Curry simply can’t be as careful about shooting as he has been this season, and because he was the first half of Tuesday’s game against the Knicks. Teams that paint and challenge the Sixers’ shooters to defeat them was the game plan in big games for pretty much the entire Embiid / Simmons era, and he’s one of the guys who pushed the playoffs. must reduce and capitalize on the attention to his running friends.

Once Curry started flying them in the second half, the Sixers’ attack suddenly looked a lot better. You cannot take pictures if you cannot take them. Crazy concept, I know.

• That part of the above is how I really feel, but there is still no way to dress up Danny Green’s offensive performance. That was a stinker.

The ugly

• Can I nominate most of the first quarter for this section? Heck, I write the articles, I can nominate anything I want if I feel like it.

Both defenses deserve their share of the credit for the rough start, with individual players putting in good shifts in both teams. But Knicks’ defensive style (pack the paint, don’t give up anything easy) combined with a bad Green game led to an absolutely brutal, unattainable game on the frontier. The Sixers constantly had to recycle their belongings, and their only genuinely willing shooter was icy from deep, masonry shot after shot as belongings hurled his way. When that happens, it will be a long night.

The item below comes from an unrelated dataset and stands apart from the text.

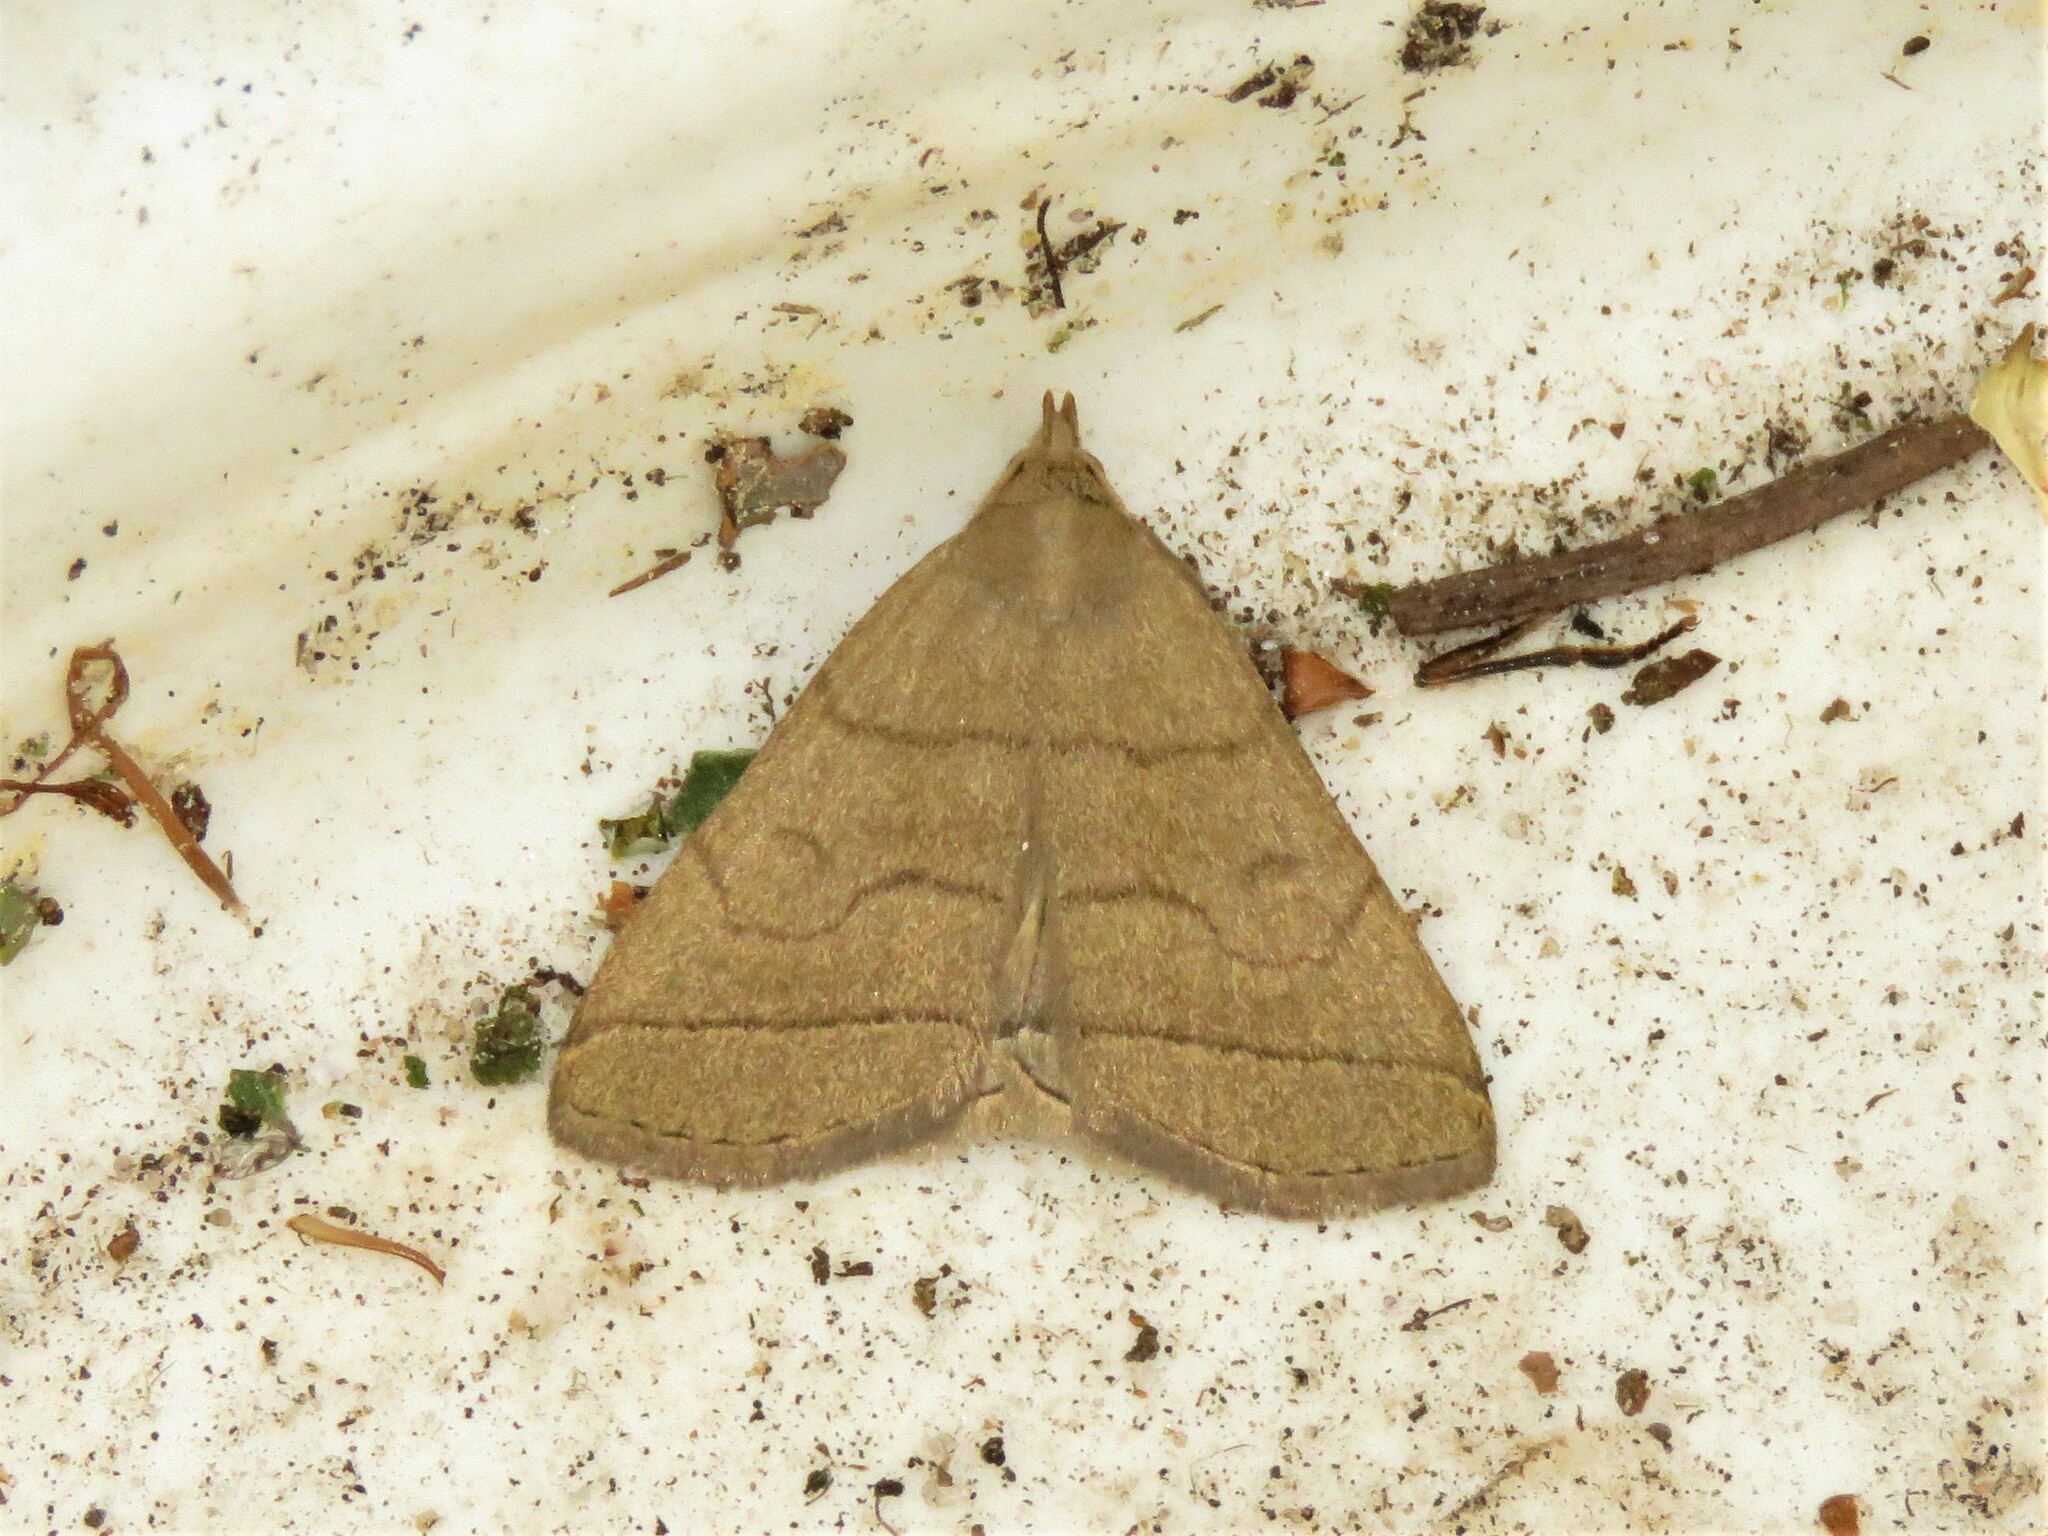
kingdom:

Things didn’t get any better with the bench group. They lack penetration by dribble on their best evenings, and it was even uglier against the Knicks, with many possessions forcing Howard to isolate and create for himself. Yes, that Dwight Howard, the 35-year-old backup center that should never really have to create for itself.

I thought this brand of basketball died a long time ago. Please no more.

• As most of you know, I enjoy the musical element of modern basketball. There is absolutely no reason to play two different songs in a row when Dwight Howard scores. If Howard wants to hear “All Gold Everything” by Trinidad James when he scores, that’s fine. Trying to combine that with Superman themed music is just ridiculous.